25. For the reasons set out above I accepted the arguments of the Crown on the case of Preddy and on whether or not money in a bank account could be the subject of a charge of fraudulent conversion. In my judgment the expression "any property" is wide indeed and can encompass in ordinary parlance monies held in a bank account.
26. What is clear from Marriott, however, that was is required is that the Defendant has been "entrusted". This word must have a meaning above and beyond simply receiving money in the ordinary course of business of sale and purchase. It seems to me that the word "entrusted" suggests that the money is held for a particular purpose. It does not in my judgment need to be held pursuant to a trustee type or fiduciary relationship and there may be a number of different ways in which money can be so held. However, there must in my judgment be a purpose which is beyond the simple business use of the recipient company. The holder of the property must be obliged to use it in a particular way and one can readily see that in the case law examples of, say, solicitor and client, estate agent with regard to a deposit, a factor receiving money which needs to be accounted to his principal and, as in the case of Marriott itself, a curator these are clear examples of money entrustment.
27. In this case, however, I do not think that simply being the recipient of money in the ordinary course of business in return for which goods to be provided can be an entrustment. An example from Archbold (36th edition), being the most recent edition of Archbold deals with the Larceny Act of 1916 at paragraph 1916 is to be found under the heading "Receipt" where the learned author states:-
28. The case cited within Archbold for the above proposition is R v Laurens [1916] 11 Cr. App. R215, a decision of the Court of Criminal Appeal of England and Wales. I will not cite the text of that judgment which does not appear to me to go beyond the principle set out in Archbold quoted above.
29. This, it seems to me, illustrates that when dealing with a simple sale and purchase as, in my judgment, the transaction between the complainants and Parisma Limited and/or Logistics to Go Limited was, on the payment of money for the purchase of the items in question there was no entrustment. There was no evidence before the jury that the monies paid to Parisma Limited and/or Logistics to Go Limited had been paid to be used in a specific way other than as simple consideration for a contract of sale and purchase. Absent any material which a jury could reasonably infer an entrustment for a particular purpose, the Crown could not hope to establish one of the elements of the offence of fraudulent conversion.
30. For those reasons I allowed the submission of no case to answer and directed the jury to return verdicts of not guilty to each of the counts.

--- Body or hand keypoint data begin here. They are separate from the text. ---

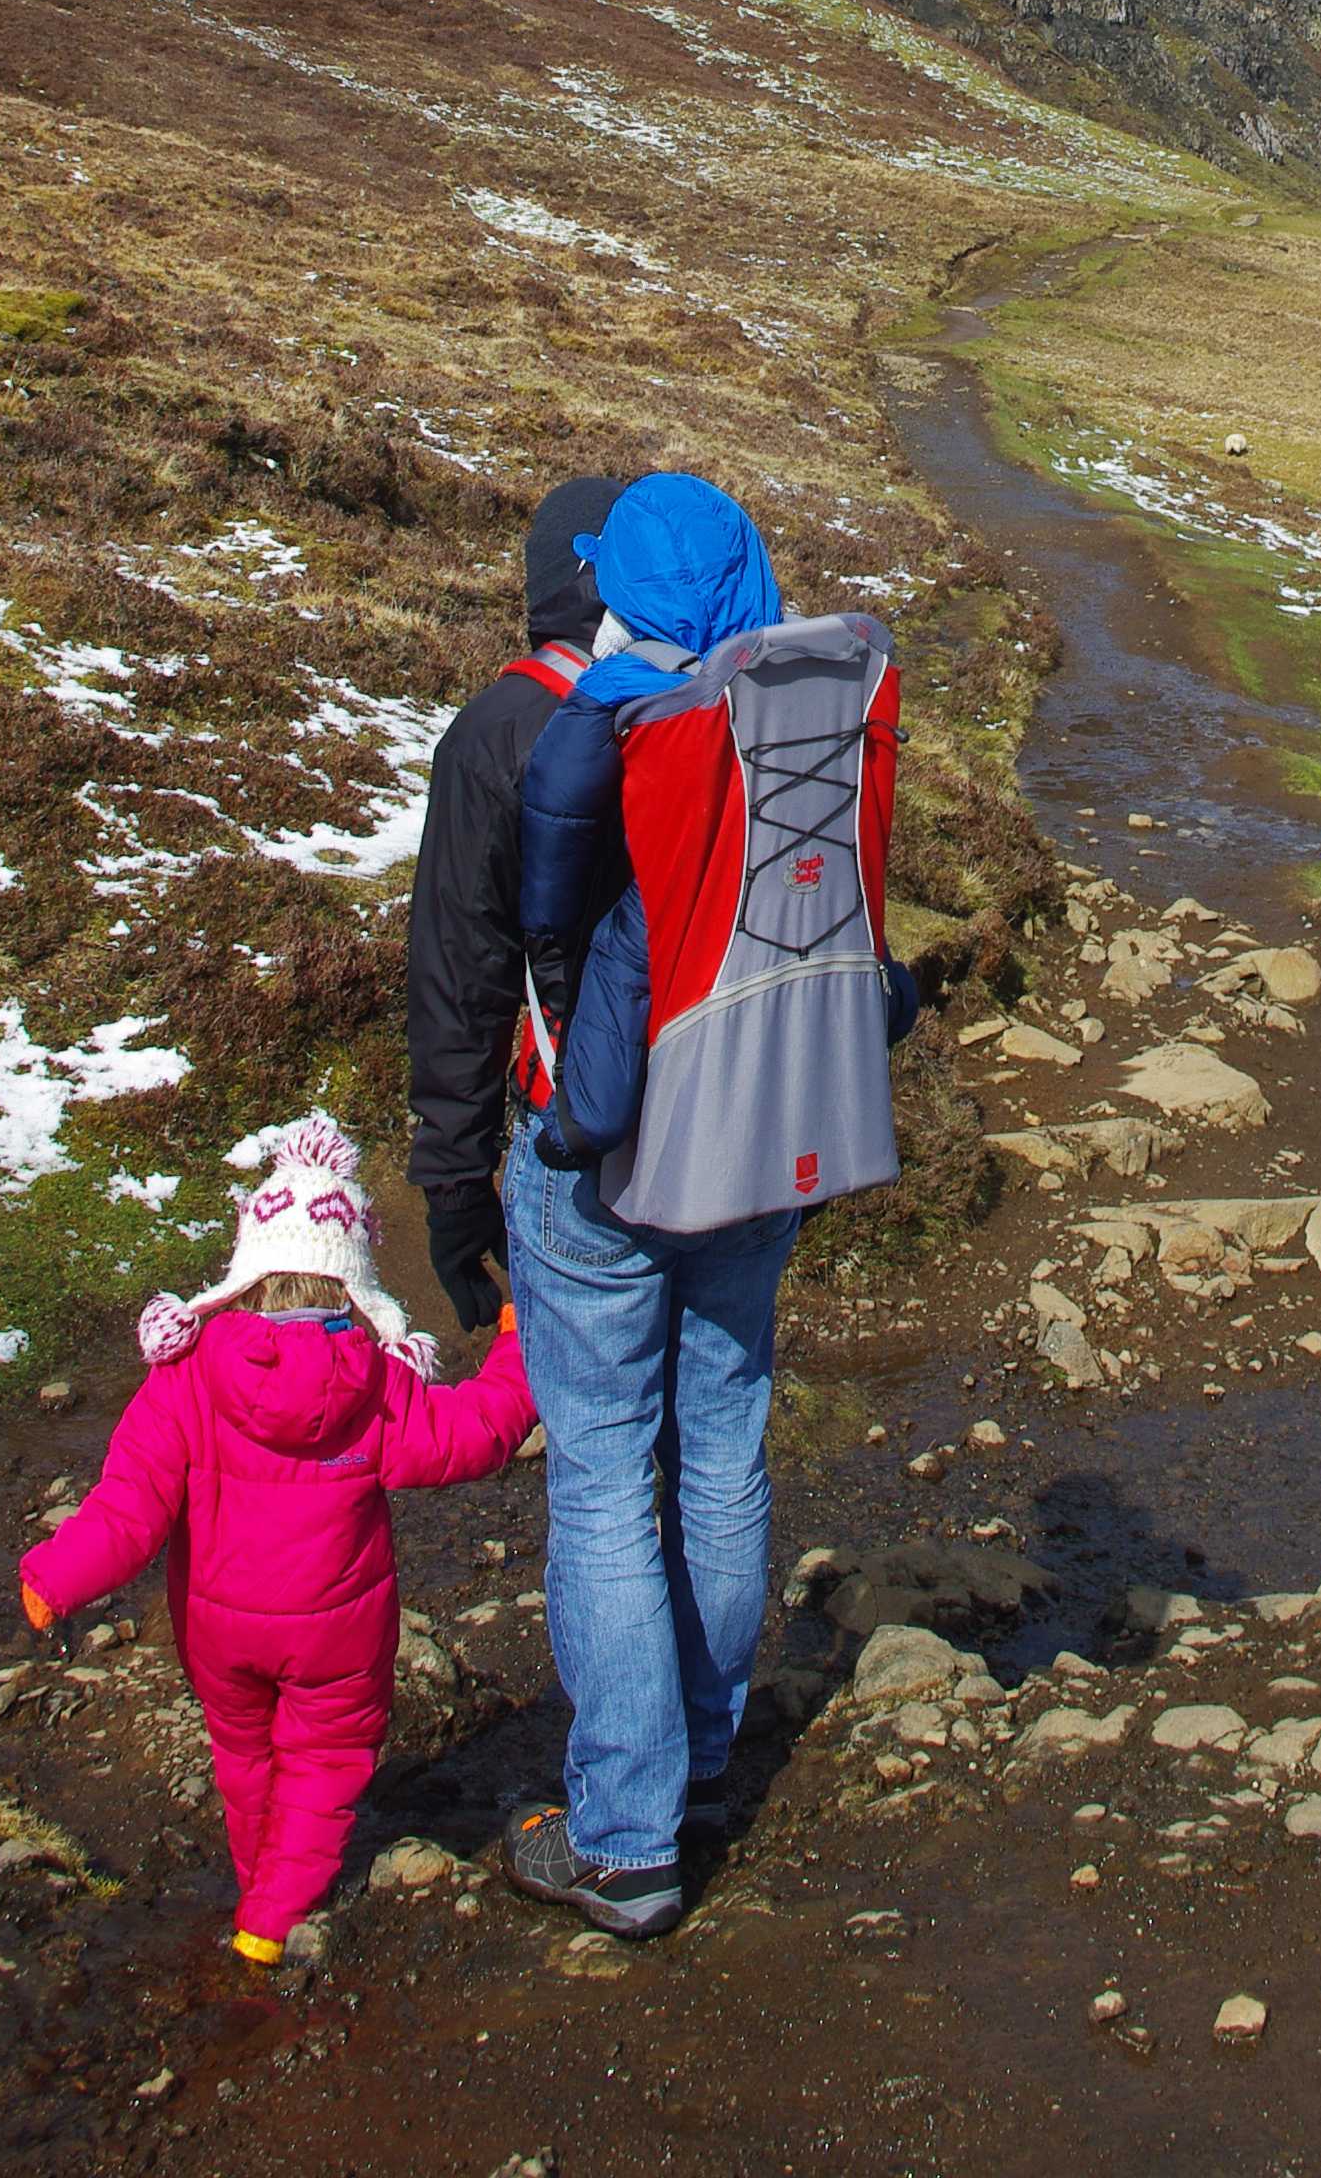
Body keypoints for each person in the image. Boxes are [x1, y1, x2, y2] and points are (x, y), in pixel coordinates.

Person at [498, 472, 919, 1941]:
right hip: (770, 1135)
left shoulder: (611, 720)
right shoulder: (815, 692)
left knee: (608, 1475)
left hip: (624, 1150)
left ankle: (624, 1839)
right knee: (724, 1443)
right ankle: (702, 1757)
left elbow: (551, 913)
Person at [17, 1112, 535, 1966]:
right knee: (325, 1768)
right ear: (352, 1284)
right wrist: (518, 1350)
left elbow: (127, 1509)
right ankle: (271, 1916)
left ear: (246, 1275)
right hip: (337, 1635)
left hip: (218, 1630)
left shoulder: (184, 1377)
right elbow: (478, 1431)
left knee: (243, 1755)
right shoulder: (376, 1385)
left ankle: (257, 1875)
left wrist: (53, 1579)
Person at [407, 475, 617, 1331]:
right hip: (729, 1122)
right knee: (717, 1420)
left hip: (576, 1132)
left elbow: (463, 976)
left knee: (595, 1430)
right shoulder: (714, 703)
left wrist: (456, 1179)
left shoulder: (497, 733)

31. In explaining the position to the jury, I made reference to other offences such as "fraud" and "obtaining money by deception" or similar. I had done so in order to illustrate to the jury that I had to consider the elements of a particular offence, namely that of fraudulent conversion. In the media reports of what I said to the jury my expression has been taken as suggesting that the Defendant should have been charged with offences other than fraudulent conversion and the implication from that would be that she might be guilty of those offences. That was not my intention and I regret that I used the words that I did as they have given rise to the inference that I thought that the Crown had missed other opportunities for charges or that in some way the Defendant might be guilty of other offences not charged. I did not intend to express that opinion.
32. The Defendant is innocent of all charges until proven guilty and I simply would not have had enough information before me to draw any conclusion that the Defendant might be guilty of any other offences for which she had not been charged. I therefore take the opportunity to correct that assumption. I express no opinion on that issue at all.